Met doorsnee bedoelt het CBS het mediane vermogen. In andere woorden: de helft van de huishoudens heeft meer vermogen en de andere helft heeft minder vermogen.
De vermogensongelijkheid was in 2018 kleiner dan het jaar ervoor. Sinds 2015 daalt deze ongelijkheid. Tussen 2011 en 2014 nam de vermogensongelijkheid juist toe. Dit was te wijten aan de dalende huizenprijzen tijdens de economische crisis.
Vooral minder vermogende huizenbezitters werden hierdoor getroffen. Ook de huizen van rijke woningeigenaren daalden in waarde, maar doordat die ook andere bezittingen hadden, voelden ze de prijsdaling van de woning minder in hun gehele vermogen.

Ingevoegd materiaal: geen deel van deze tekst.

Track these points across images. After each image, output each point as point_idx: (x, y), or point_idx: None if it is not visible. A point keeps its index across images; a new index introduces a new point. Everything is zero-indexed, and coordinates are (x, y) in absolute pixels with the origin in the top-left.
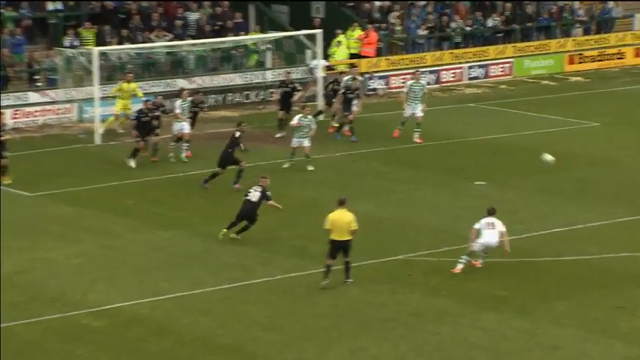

De 10 procent huishoudens met het laagste vermogen hadden opgeteld meer schulden dan bezittingen. Onder de streep gaat het om een negatief vermogen van 45 miljard euro. Dit zijn dan bijvoorbeeld woningeigenaren van wie de hypotheekschuld hoger is dan de woningwaarde.
De 10 procent rijkste huishoudens hadden samen een vermogen van 1 biljoen euro. Voor 36 procent bestond dit uit de eigen woning, voor 20 procent uit bedrijfsbelangen en 13 procent hiervan staat op de bank. De schuld van die rijkste 10 procent bedroeg 157 miljard euro.